Появилось упоение чужой кровью. В первой атаке, перешедшей в рукопашную, он зарезал замешкавшегося врага.
– Не надо! – дернул его руку подбежавший сзади капрал, но опоздал. Казимиру так быстро перерезал горло сидевшему в окопе лицом в угол солдату, что даже не успел подумать, почему не убегает противник.
– Не успел предупредить! – крикнул капрал. – «Божьих людей» с обеих сторон много. Мы их не трогаем! Странно, что кто-то еще не сошел с ума!
Капрал грязной рукой попробовал зажать горло противнику, но только испачкал руки кровью поверх окопной грязи. Коричнево-алое месиво, как когда то на боках маленького Раби.
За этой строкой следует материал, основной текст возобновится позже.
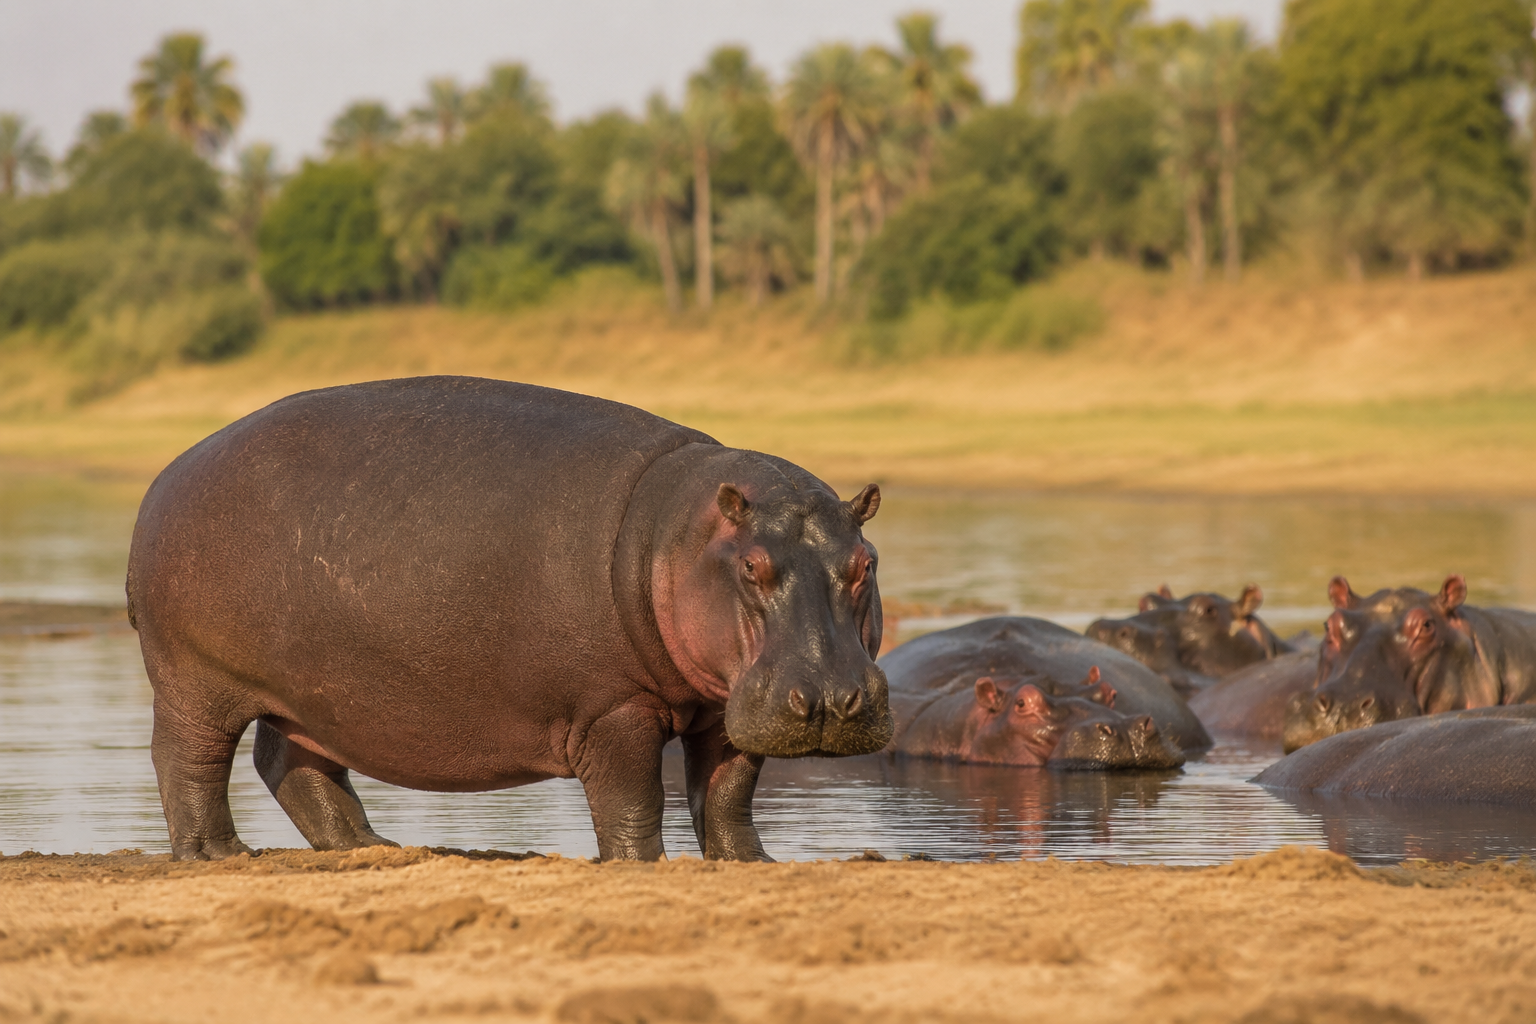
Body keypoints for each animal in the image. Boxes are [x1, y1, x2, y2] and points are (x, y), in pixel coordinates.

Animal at [126, 376, 892, 862]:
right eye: (753, 567)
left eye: (866, 562)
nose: (832, 700)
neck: (679, 534)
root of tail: (168, 476)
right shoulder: (612, 707)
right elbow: (633, 798)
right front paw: (637, 863)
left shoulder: (727, 704)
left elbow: (729, 793)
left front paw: (752, 863)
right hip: (194, 680)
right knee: (189, 760)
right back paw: (220, 853)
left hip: (312, 695)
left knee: (291, 759)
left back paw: (372, 847)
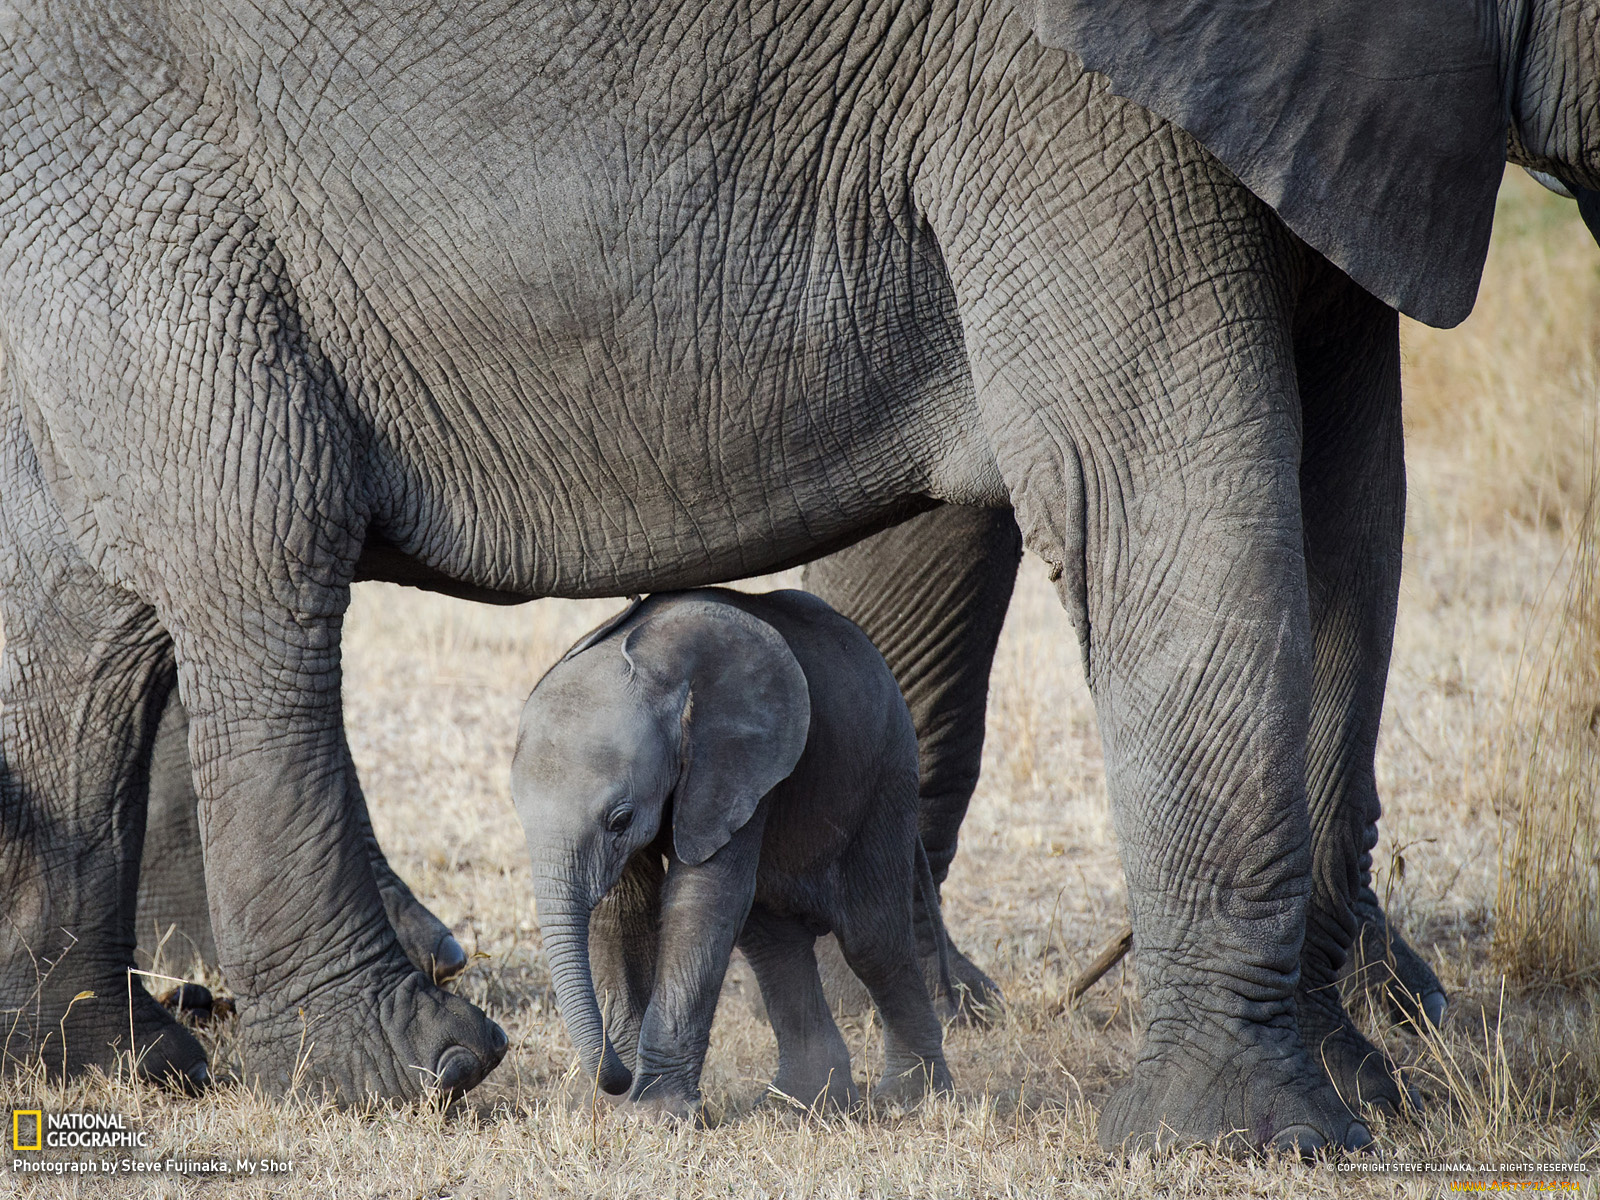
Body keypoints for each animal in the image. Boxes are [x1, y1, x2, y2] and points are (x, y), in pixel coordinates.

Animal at [518, 588, 953, 1120]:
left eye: (620, 819)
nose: (617, 1079)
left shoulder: (738, 763)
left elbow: (703, 900)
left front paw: (657, 1115)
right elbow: (622, 909)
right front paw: (629, 1107)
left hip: (886, 774)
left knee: (873, 939)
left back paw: (912, 1101)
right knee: (772, 938)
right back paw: (805, 1106)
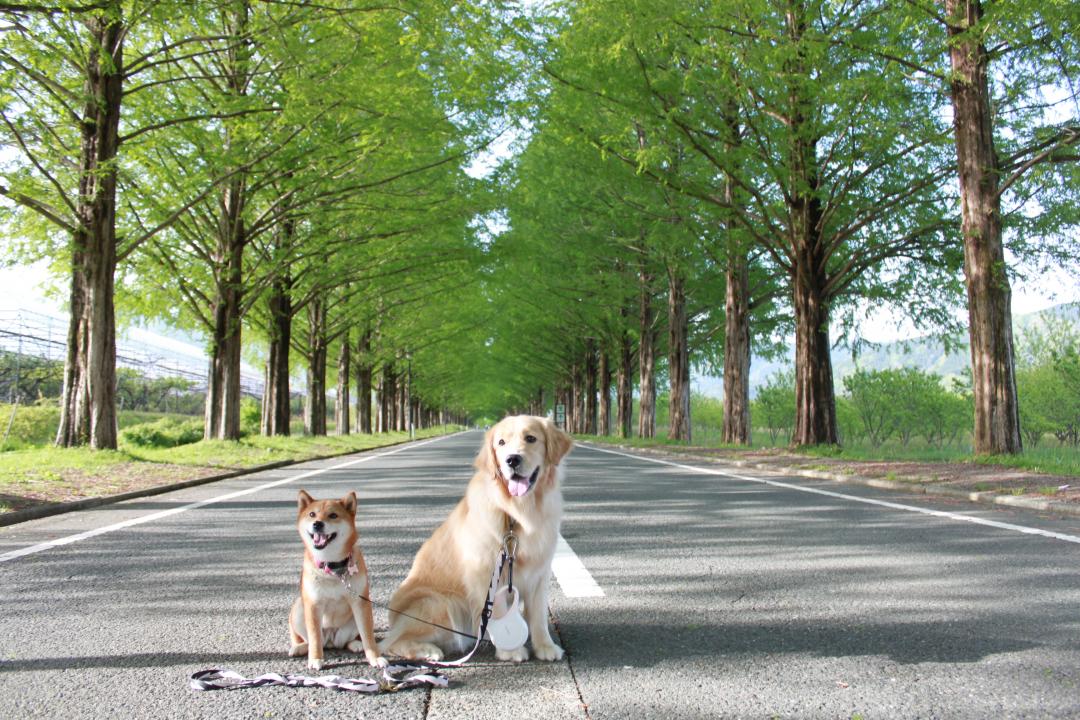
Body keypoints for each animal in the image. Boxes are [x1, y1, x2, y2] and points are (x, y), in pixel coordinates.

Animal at [291, 490, 384, 669]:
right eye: (312, 514)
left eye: (333, 515)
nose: (317, 524)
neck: (332, 567)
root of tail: (330, 641)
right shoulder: (313, 604)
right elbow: (314, 637)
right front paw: (315, 659)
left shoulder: (360, 602)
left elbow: (368, 635)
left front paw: (375, 657)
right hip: (298, 608)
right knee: (309, 639)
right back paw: (299, 648)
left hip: (355, 618)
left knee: (349, 640)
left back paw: (356, 644)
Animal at [386, 416, 578, 664]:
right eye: (501, 442)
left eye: (531, 438)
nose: (512, 459)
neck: (517, 514)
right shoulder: (486, 572)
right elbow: (498, 611)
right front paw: (510, 651)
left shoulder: (540, 572)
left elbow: (538, 616)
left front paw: (545, 646)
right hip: (440, 603)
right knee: (390, 644)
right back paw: (428, 651)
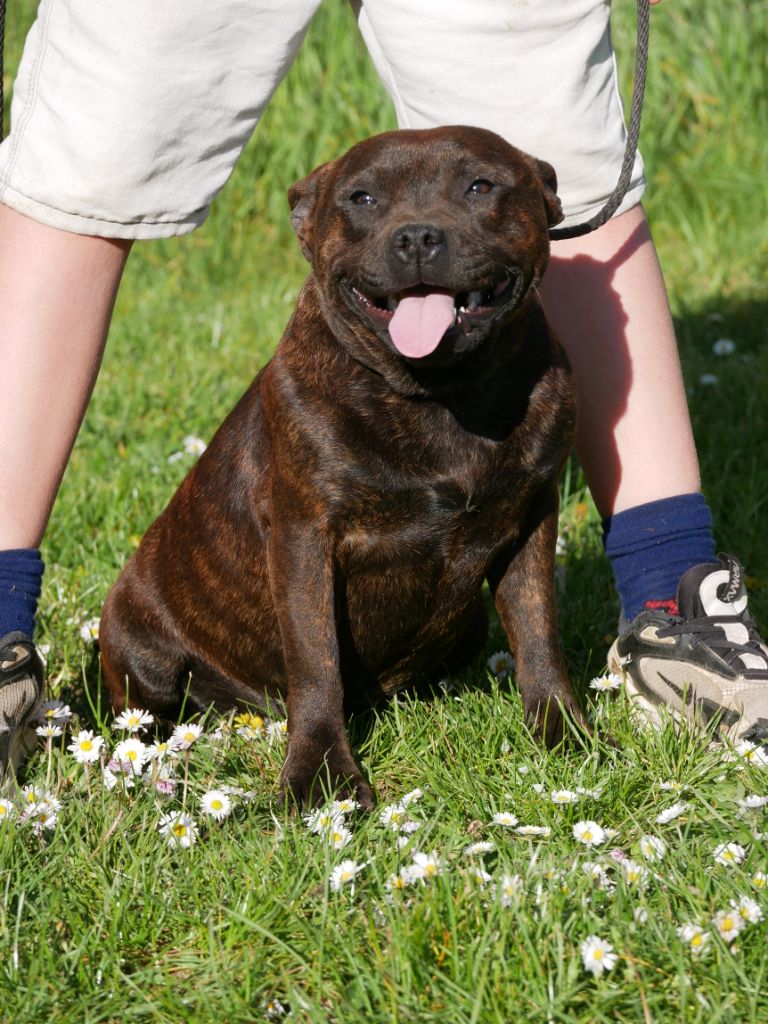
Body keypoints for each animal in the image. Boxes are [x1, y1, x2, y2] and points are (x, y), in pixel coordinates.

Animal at [100, 123, 581, 806]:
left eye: (480, 186)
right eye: (362, 198)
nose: (417, 236)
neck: (439, 397)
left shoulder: (532, 518)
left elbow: (539, 635)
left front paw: (568, 736)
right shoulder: (305, 541)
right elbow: (315, 660)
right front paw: (320, 776)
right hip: (140, 644)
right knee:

Вытирая руки о полы шинели, капрал уже бежал вперед. А Казимиру задержался. И, стараясь не заляпаться бьющей из горла кровью, быстро шарил по карманам зарезанного – карточка красивой светлой женщины с девочкой, вот и сидел бы дома, что воевать полез! – часы, деньги… Смешно, но деньги солдатам обеих сторон платили одинаковые.
Воевать ему понравилось. Нравилась власть оружия – чья-то жизнь в твоих руках! Нравились деньги – за боевые действия хорошо платили. И дисциплиной не слишком давили.
Когда наемники в таком количестве стали уже не нужны, ушел со службы и поселился в Барселоне. Проживал заработанное и награбленное, благо в городе хватало женщин, для которых деньги не имели ни республиканского, ни франкистского запаха.